Take the U.K. electric company National Grid. It must meet progressively stricter guidelines for reducing greenhouse gasses, says Mark Waldron, switchgear technical leader for engineer and asset management at the utility.
Those guidelines come with financial incentives and penalties. If the company leaks less than its target, it earns approximately 900 pounds (about $1,132) per saved kilogram of SF6; if it leaks more, National Grid must pay the same amount per extra kilogram that it emits.
"SF6 has a very high global warming potential, and minimizing the release of that gas into the atmosphere is a very important commitment that National Grid has made both to its regulators and to its wider stakeholders," Waldron says.
GE now is working with National Grid to test g3 in a 420 KV gas-insulated substation that is being installed in the village of Sellindge in the southeast of England.

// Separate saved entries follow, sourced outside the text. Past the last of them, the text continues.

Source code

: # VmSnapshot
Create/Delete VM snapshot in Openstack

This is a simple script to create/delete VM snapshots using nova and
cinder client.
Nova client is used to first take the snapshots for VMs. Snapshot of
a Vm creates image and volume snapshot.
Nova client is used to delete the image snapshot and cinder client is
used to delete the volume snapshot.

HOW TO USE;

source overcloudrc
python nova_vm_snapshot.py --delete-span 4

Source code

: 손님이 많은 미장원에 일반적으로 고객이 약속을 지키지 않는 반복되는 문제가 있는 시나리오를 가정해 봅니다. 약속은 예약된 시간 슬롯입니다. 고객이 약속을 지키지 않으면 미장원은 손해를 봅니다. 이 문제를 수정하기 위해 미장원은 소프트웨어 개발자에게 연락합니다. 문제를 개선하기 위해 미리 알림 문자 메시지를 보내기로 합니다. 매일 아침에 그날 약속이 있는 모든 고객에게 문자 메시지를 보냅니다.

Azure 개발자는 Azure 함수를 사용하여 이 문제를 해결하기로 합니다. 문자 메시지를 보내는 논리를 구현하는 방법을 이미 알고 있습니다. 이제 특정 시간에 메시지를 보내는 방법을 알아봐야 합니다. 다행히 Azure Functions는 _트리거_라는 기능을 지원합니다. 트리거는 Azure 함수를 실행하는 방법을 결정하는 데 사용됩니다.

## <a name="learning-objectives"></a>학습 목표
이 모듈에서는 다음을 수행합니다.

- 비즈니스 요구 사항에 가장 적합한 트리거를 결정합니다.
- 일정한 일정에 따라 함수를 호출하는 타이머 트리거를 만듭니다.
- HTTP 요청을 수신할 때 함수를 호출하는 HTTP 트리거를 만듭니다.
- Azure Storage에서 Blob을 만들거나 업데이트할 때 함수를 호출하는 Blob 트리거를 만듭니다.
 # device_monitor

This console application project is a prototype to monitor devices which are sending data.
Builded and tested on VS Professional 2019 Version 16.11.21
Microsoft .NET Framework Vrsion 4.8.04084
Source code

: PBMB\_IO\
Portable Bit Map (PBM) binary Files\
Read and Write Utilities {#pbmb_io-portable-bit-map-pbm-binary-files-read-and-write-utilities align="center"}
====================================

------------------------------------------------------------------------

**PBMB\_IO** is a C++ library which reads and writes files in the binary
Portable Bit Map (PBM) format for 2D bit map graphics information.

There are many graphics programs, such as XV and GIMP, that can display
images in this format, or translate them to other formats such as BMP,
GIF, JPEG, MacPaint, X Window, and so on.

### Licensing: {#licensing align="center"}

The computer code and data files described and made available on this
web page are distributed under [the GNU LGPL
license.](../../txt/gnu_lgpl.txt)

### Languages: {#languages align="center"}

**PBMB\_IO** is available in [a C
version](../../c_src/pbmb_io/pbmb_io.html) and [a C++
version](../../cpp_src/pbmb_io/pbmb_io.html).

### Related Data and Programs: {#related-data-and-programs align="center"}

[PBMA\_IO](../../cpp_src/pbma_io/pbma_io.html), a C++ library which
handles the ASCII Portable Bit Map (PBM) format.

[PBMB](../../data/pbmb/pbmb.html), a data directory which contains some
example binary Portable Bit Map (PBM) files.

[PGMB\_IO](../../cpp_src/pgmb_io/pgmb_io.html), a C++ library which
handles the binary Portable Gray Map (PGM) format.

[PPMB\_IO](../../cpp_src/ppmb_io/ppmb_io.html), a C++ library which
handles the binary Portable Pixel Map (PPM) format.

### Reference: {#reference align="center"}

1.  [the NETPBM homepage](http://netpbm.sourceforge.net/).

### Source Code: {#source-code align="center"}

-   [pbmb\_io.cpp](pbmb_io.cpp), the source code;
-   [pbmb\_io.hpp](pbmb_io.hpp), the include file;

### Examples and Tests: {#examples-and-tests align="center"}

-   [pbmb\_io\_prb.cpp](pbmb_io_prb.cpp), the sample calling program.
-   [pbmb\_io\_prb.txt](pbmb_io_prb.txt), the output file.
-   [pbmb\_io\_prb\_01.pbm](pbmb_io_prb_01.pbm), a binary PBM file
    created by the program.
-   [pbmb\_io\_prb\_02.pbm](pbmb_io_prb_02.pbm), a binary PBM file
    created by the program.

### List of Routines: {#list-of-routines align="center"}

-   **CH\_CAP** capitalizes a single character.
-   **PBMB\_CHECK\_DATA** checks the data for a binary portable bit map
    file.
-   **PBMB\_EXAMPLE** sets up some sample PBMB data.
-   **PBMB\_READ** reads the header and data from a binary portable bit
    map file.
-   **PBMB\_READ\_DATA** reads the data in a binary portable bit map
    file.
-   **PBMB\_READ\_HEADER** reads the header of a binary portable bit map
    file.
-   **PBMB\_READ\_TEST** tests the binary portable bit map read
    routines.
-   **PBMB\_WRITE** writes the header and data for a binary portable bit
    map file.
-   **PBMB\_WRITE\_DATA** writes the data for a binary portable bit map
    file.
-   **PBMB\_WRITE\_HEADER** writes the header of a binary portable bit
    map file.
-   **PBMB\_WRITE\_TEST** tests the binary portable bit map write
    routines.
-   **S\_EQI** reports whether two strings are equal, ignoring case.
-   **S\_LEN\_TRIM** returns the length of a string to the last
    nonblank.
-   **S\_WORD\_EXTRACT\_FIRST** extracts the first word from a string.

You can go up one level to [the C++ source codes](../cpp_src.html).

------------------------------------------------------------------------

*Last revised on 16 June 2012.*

The new g3 technology, which should go into operation in 2017, has been fitted into two of the substation’s five feeders. It’s somewhat more expensive than the older technology, but regulatory incentives have made it possible for National Grid to be an early adopter of g3, Waldron says.
Because g3 is a mixture of two different gases, filling and monitoring the equipment is also more complex than with SF6, which is a pure gas. That’s why National Grid is using special handling gear and monitoring software developed by GE. National Grid will monitor the substation over the next few years to make sure the g3 equipment is working the way it should. The utility also plans to build a new substation in the coming years that uses more equipment insulated with g3.
"If we can move to a world where we are not using SF6 at all, that is clearly a better way of managing the problem,” Waldron says.
Scottish utility SP Energy Networks also will pilot g3 for gas-insulated lines in Kilmarnoch substation. Several other electric utilities in Germany, Switzerland, France, and South Korea have decided to use g3 or are considering doing so to reduce their own greenhouse gas emissions.
Says Habert: “G3 is a disruptive solution that has started and will not stop.”